> THE TASK
Leave the images aside and output every entry exactly.

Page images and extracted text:

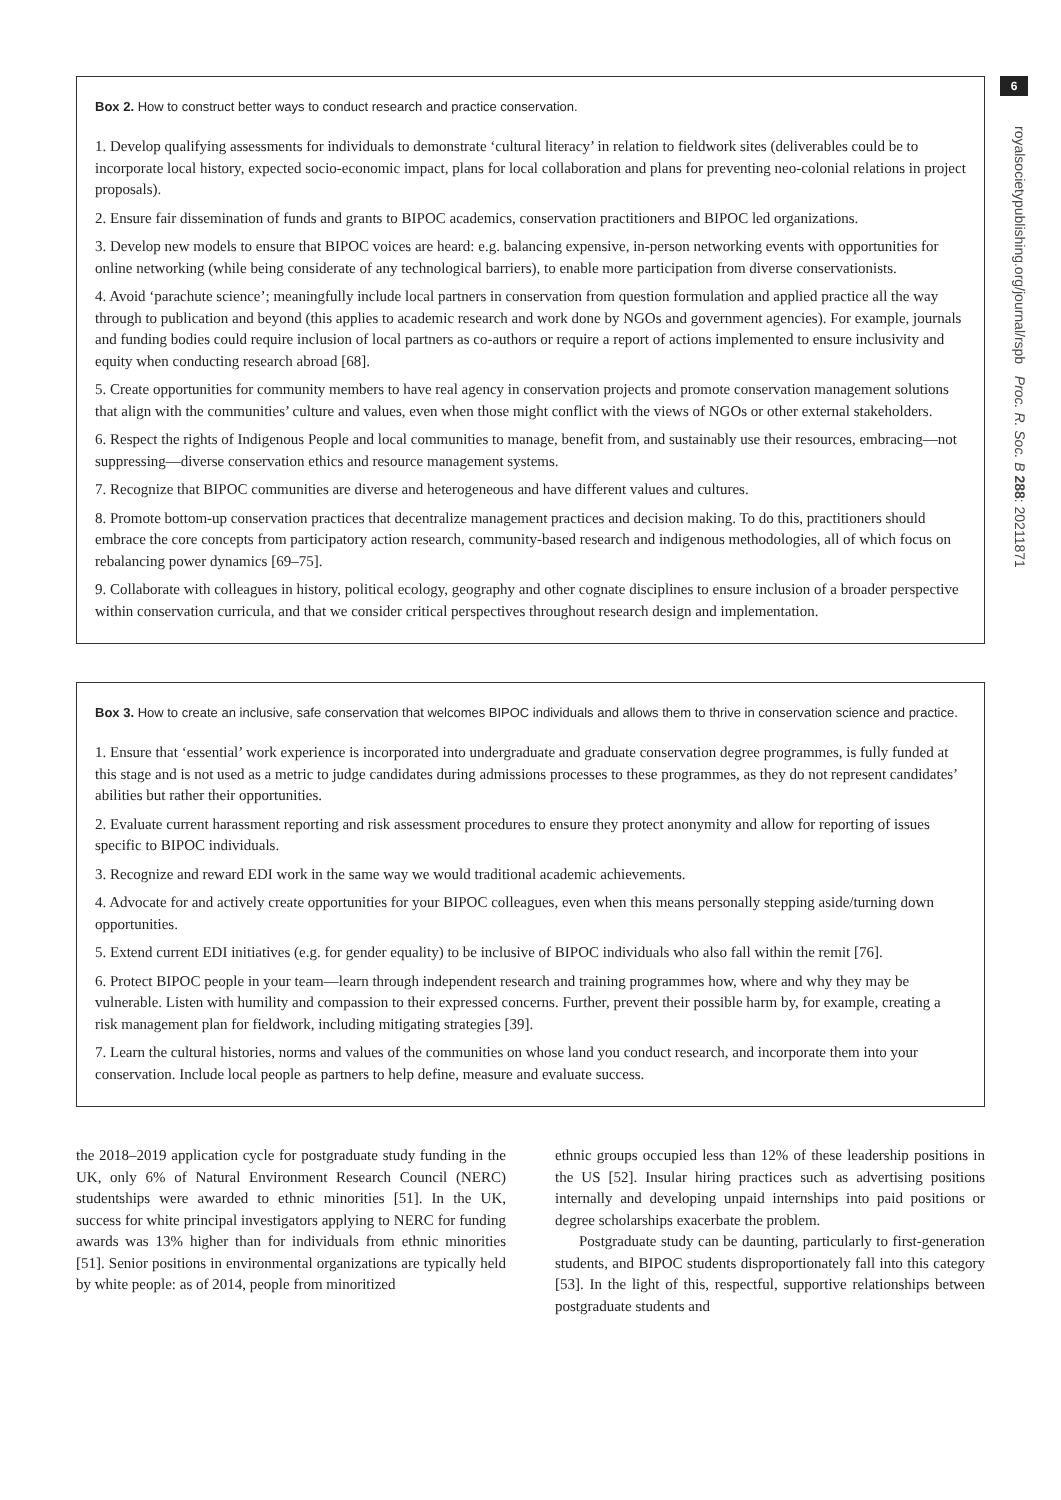Box 2. How to construct better ways to conduct research and practice conservation.
1. Develop qualifying assessments for individuals to demonstrate ‘cultural literacy’ in relation to fieldwork sites (deliverables could be to incorporate local history, expected socio-economic impact, plans for local collaboration and plans for preventing neo-colonial relations in project proposals).
2. Ensure fair dissemination of funds and grants to BIPOC academics, conservation practitioners and BIPOC led organizations.
3. Develop new models to ensure that BIPOC voices are heard: e.g. balancing expensive, in-person networking events with opportunities for online networking (while being considerate of any technological barriers), to enable more participation from diverse conservationists.
4. Avoid ‘parachute science’; meaningfully include local partners in conservation from question formulation and applied practice all the way through to publication and beyond (this applies to academic research and work done by NGOs and government agencies). For example, journals and funding bodies could require inclusion of local partners as co-authors or require a report of actions implemented to ensure inclusivity and equity when conducting research abroad [68].
5. Create opportunities for community members to have real agency in conservation projects and promote conservation management solutions that align with the communities’ culture and values, even when those might conflict with the views of NGOs or other external stakeholders.
6. Respect the rights of Indigenous People and local communities to manage, benefit from, and sustainably use their resources, embracing—not suppressing—diverse conservation ethics and resource management systems.
7. Recognize that BIPOC communities are diverse and heterogeneous and have different values and cultures.
8. Promote bottom-up conservation practices that decentralize management practices and decision making. To do this, practitioners should embrace the core concepts from participatory action research, community-based research and indigenous methodologies, all of which focus on rebalancing power dynamics [69–75].
9. Collaborate with colleagues in history, political ecology, geography and other cognate disciplines to ensure inclusion of a broader perspective within conservation curricula, and that we consider critical perspectives throughout research design and implementation.
Box 3. How to create an inclusive, safe conservation that welcomes BIPOC individuals and allows them to thrive in conservation science and practice.
1. Ensure that ‘essential’ work experience is incorporated into undergraduate and graduate conservation degree programmes, is fully funded at this stage and is not used as a metric to judge candidates during admissions processes to these programmes, as they do not represent candidates’ abilities but rather their opportunities.
2. Evaluate current harassment reporting and risk assessment procedures to ensure they protect anonymity and allow for reporting of issues specific to BIPOC individuals.
3. Recognize and reward EDI work in the same way we would traditional academic achievements.
4. Advocate for and actively create opportunities for your BIPOC colleagues, even when this means personally stepping aside/turning down opportunities.
5. Extend current EDI initiatives (e.g. for gender equality) to be inclusive of BIPOC individuals who also fall within the remit [76].
6. Protect BIPOC people in your team—learn through independent research and training programmes how, where and why they may be vulnerable. Listen with humility and compassion to their expressed concerns. Further, prevent their possible harm by, for example, creating a risk management plan for fieldwork, including mitigating strategies [39].
7. Learn the cultural histories, norms and values of the communities on whose land you conduct research, and incorporate them into your conservation. Include local people as partners to help define, measure and evaluate success.
the 2018–2019 application cycle for postgraduate study funding in the UK, only 6% of Natural Environment Research Council (NERC) studentships were awarded to ethnic minorities [51]. In the UK, success for white principal investigators applying to NERC for funding awards was 13% higher than for individuals from ethnic minorities [51]. Senior positions in environmental organizations are typically held by white people: as of 2014, people from minoritized
ethnic groups occupied less than 12% of these leadership positions in the US [52]. Insular hiring practices such as advertising positions internally and developing unpaid internships into paid positions or degree scholarships exacerbate the problem.
Postgraduate study can be daunting, particularly to first-generation students, and BIPOC students disproportionately fall into this category [53]. In the light of this, respectful, supportive relationships between postgraduate students and
6
royalsocietypublishing.org/journal/rspb Proc. R. Soc. B 288: 20211871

> WRITTEN RESPONSE
Box 2. How to construct better ways to conduct research and practice conservation.
1. Develop qualifying assessments for individuals to demonstrate ‘cultural literacy’ in relation to fieldwork sites (deliverables could be to incorporate local history, expected socio-economic impact, plans for local collaboration and plans for preventing neo-colonial relations in project proposals).
2. Ensure fair dissemination of funds and grants to BIPOC academics, conservation practitioners and BIPOC led organizations.
3. Develop new models to ensure that BIPOC voices are heard: e.g. balancing expensive, in-person networking events with opportunities for online networking (while being considerate of any technological barriers), to enable more participation from diverse conservationists.
4. Avoid ‘parachute science’; meaningfully include local partners in conservation from question formulation and applied practice all the way through to publication and beyond (this applies to academic research and work done by NGOs and government agencies). For example, journals and funding bodies could require inclusion of local partners as co-authors or require a report of actions implemented to ensure inclusivity and equity when conducting research abroad [68].
5. Create opportunities for community members to have real agency in conservation projects and promote conservation management solutions that align with the communities’ culture and values, even when those might conflict with the views of NGOs or other external stakeholders.
6. Respect the rights of Indigenous People and local communities to manage, benefit from, and sustainably use their resources, embracing—not suppressing—diverse conservation ethics and resource management systems.
7. Recognize that BIPOC communities are diverse and heterogeneous and have different values and cultures.
8. Promote bottom-up conservation practices that decentralize management practices and decision making. To do this, practitioners should embrace the core concepts from participatory action research, community-based research and indigenous methodologies, all of which focus on rebalancing power dynamics [69–75].
9. Collaborate with colleagues in history, political ecology, geography and other cognate disciplines to ensure inclusion of a broader perspective within conservation curricula, and that we consider critical perspectives throughout research design and implementation.
Box 3. How to create an inclusive, safe conservation that welcomes BIPOC individuals and allows them to thrive in conservation science and practice.
1. Ensure that ‘essential’ work experience is incorporated into undergraduate and graduate conservation degree programmes, is fully funded at this stage and is not used as a metric to judge candidates during admissions processes to these programmes, as they do not represent candidates’ abilities but rather their opportunities.
2. Evaluate current harassment reporting and risk assessment procedures to ensure they protect anonymity and allow for reporting of issues specific to BIPOC individuals.
3. Recognize and reward EDI work in the same way we would traditional academic achievements.
4. Advocate for and actively create opportunities for your BIPOC colleagues, even when this means personally stepping aside/turning down opportunities.
5. Extend current EDI initiatives (e.g. for gender equality) to be inclusive of BIPOC individuals who also fall within the remit [76].
6. Protect BIPOC people in your team—learn through independent research and training programmes how, where and why they may be vulnerable. Listen with humility and compassion to their expressed concerns. Further, prevent their possible harm by, for example, creating a risk management plan for fieldwork, including mitigating strategies [39].
7. Learn the cultural histories, norms and values of the communities on whose land you conduct research, and incorporate them into your conservation. Include local people as partners to help define, measure and evaluate success.
the 2018–2019 application cycle for postgraduate study funding in the UK, only 6% of Natural Environment Research Council (NERC) studentships were awarded to ethnic minorities [51]. In the UK, success for white principal investigators applying to NERC for funding awards was 13% higher than for individuals from ethnic minorities [51]. Senior positions in environmental organizations are typically held by white people: as of 2014, people from minoritized
ethnic groups occupied less than 12% of these leadership positions in the US [52]. Insular hiring practices such as advertising positions internally and developing unpaid internships into paid positions or degree scholarships exacerbate the problem.
Postgraduate study can be daunting, particularly to first-generation students, and BIPOC students disproportionately fall into this category [53]. In the light of this, respectful, supportive relationships between postgraduate students and
6
royalsocietypublishing.org/journal/rspb Proc. R. Soc. B 288: 20211871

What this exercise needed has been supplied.